** DATA BLOCK **
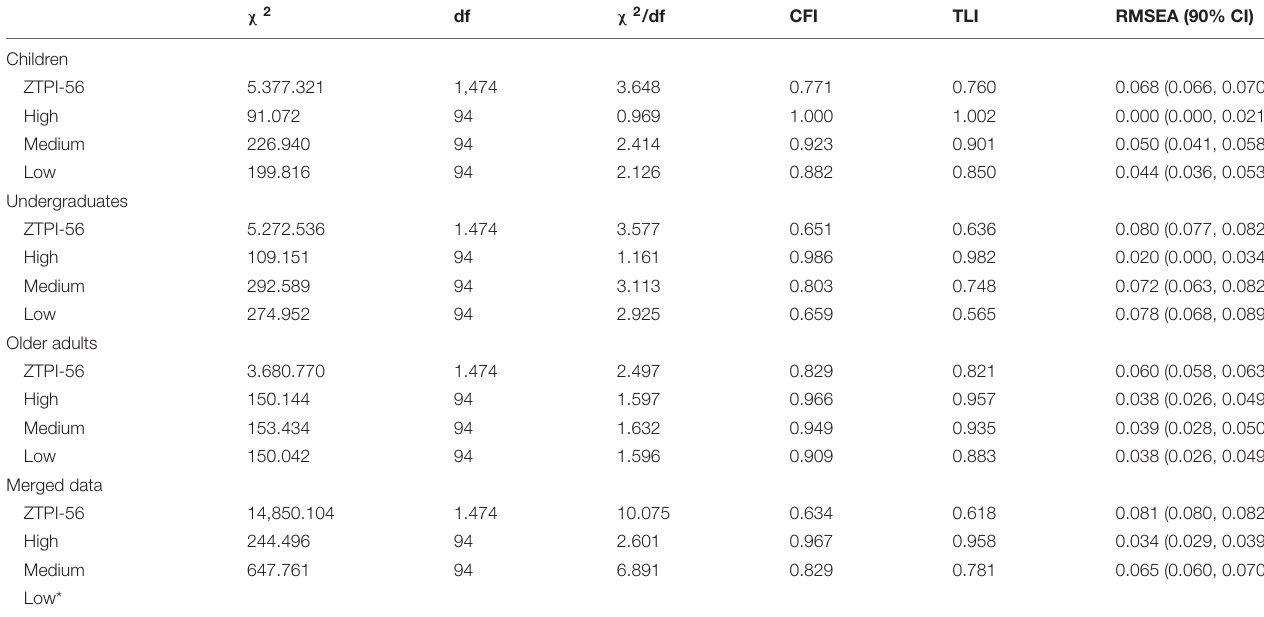
TABLE 2 | Fit indexes of CFA for ZTPI-56 and three short forms with high, medium, and low frequent items. χ 2 df χ 2 / df CFI TLI RMSEA (90% CI)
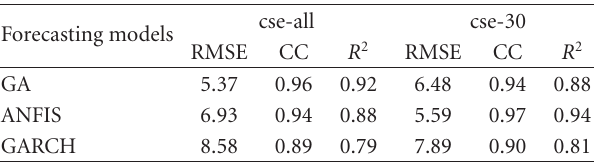
Table 9: Performances for testing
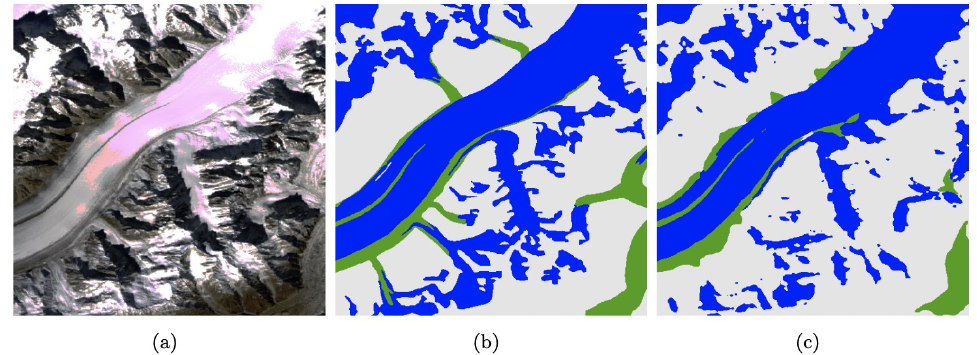
Figure 6. ( a ) Raw image patch. ( b ) Mask patch. ( c ) Predicted patch. The model can detect the position of the bulk of target glaciers but fails to detect connections between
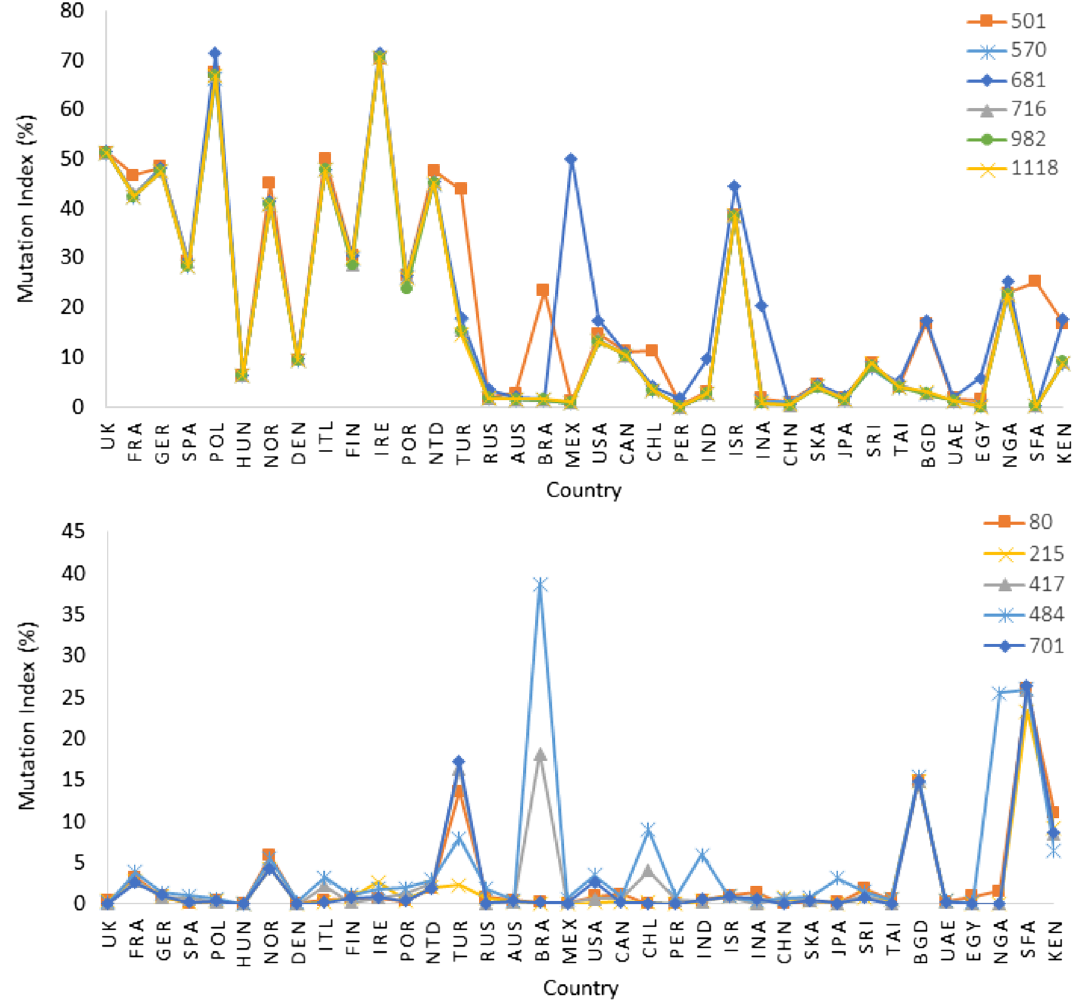
Figure 3. Profile of discrete mutations frequency across different countries as found in ( a ) amino acids in cluster 4 and ( b ) cluster 6, of Fig.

** WHAT TO PRODUCE **
Could you set down the data exactly as given, minus its pictures?

** SOLUTION **
TABLE 2 | Fit indexes of CFA for ZTPI-56 and three short forms with high, medium, and low frequent items. χ 2 df χ 2 / df CFI TLI RMSEA (90% CI)
Table 9: Performances for testing
Figure 6. ( a ) Raw image patch. ( b ) Mask patch. ( c ) Predicted patch. The model can detect the position of the bulk of target glaciers but fails to detect connections between
Figure 3. Profile of discrete mutations frequency across different countries as found in ( a ) amino acids in cluster 4 and ( b ) cluster 6, of Fig.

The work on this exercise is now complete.